Pictures must be left out. Print the lines from the beginning of the material through the line holding "wrist: (229, 111)", exactly and nothing else.

- **Data excerpts**
* * * * * * *
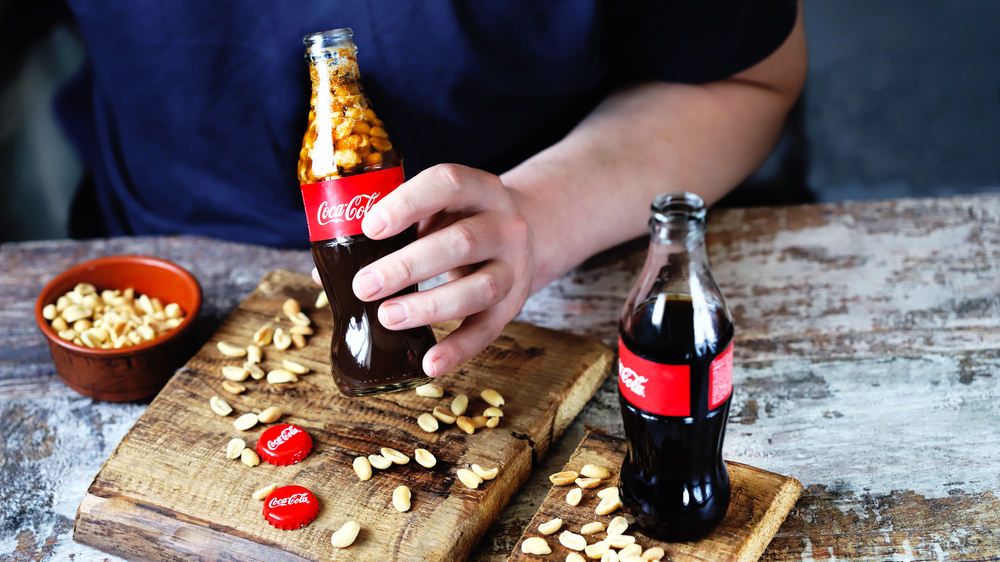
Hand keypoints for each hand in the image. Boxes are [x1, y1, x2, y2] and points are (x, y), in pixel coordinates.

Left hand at [348, 164, 534, 376]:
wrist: (528, 233)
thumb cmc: (460, 220)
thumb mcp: (437, 210)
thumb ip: (392, 232)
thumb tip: (328, 274)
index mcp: (479, 190)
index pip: (448, 184)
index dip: (408, 203)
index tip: (370, 226)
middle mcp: (504, 225)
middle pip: (462, 242)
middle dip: (408, 266)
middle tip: (365, 285)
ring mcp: (513, 266)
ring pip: (480, 288)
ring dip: (430, 306)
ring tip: (386, 318)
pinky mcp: (513, 305)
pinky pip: (488, 330)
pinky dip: (459, 350)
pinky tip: (429, 363)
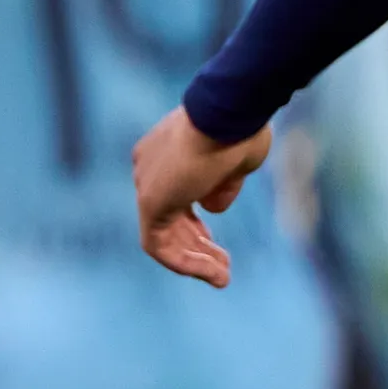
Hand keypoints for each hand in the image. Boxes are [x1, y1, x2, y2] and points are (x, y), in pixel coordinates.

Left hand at [133, 106, 271, 286]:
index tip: (215, 241)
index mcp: (165, 152)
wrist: (229, 111)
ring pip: (163, 234)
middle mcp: (149, 167)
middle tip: (222, 265)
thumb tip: (212, 208)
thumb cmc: (240, 128)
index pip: (175, 195)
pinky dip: (185, 263)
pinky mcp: (151, 202)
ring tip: (223, 277)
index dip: (195, 223)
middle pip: (168, 216)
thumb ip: (223, 186)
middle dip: (195, 244)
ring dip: (193, 260)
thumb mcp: (236, 162)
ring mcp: (147, 184)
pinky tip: (213, 273)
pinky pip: (159, 244)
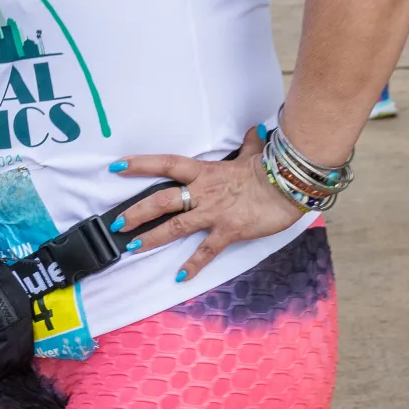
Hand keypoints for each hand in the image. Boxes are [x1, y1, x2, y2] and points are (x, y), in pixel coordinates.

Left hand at [109, 127, 304, 282]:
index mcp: (204, 171)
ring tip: (133, 247)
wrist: (291, 185)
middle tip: (117, 223)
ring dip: (153, 237)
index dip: (140, 164)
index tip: (117, 166)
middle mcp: (203, 192)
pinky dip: (193, 265)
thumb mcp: (255, 154)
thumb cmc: (271, 169)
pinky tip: (179, 277)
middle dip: (137, 212)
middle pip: (162, 200)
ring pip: (176, 226)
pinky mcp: (228, 231)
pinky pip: (207, 250)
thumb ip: (250, 144)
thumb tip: (255, 130)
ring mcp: (214, 213)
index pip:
* * * * * * *
- **Answer below**
Hand keypoints for each hand in the image. Boxes are [x1, y1, x2, y2] and points are (x, y), in pixel coordinates.

Left hand at [348, 164, 534, 376]:
wrist: (528, 233)
thumb cmc: (460, 220)
thumb mcp: (437, 210)
thumb ip: (392, 232)
thumb tip: (328, 274)
index mcp: (479, 190)
index pip: (448, 184)
index dip: (408, 203)
index tip: (370, 226)
middle mcp: (504, 225)
middle pip: (462, 242)
middle dip: (408, 266)
middle tip: (365, 285)
ring mcp: (513, 266)
ring pip: (480, 288)
ring dip: (430, 306)
ring tip: (386, 318)
pinky mcp: (513, 305)
pinky pip: (488, 330)
pinky dip: (459, 350)
pinky tip: (429, 363)
Hand keypoints for each hand in the image. Boxes are [x1, y1, x2, y2] and points are (x, y), in pixel coordinates.

Left hand at [133, 106, 271, 286]:
index tip: (215, 241)
index mcp: (165, 152)
wrist: (229, 111)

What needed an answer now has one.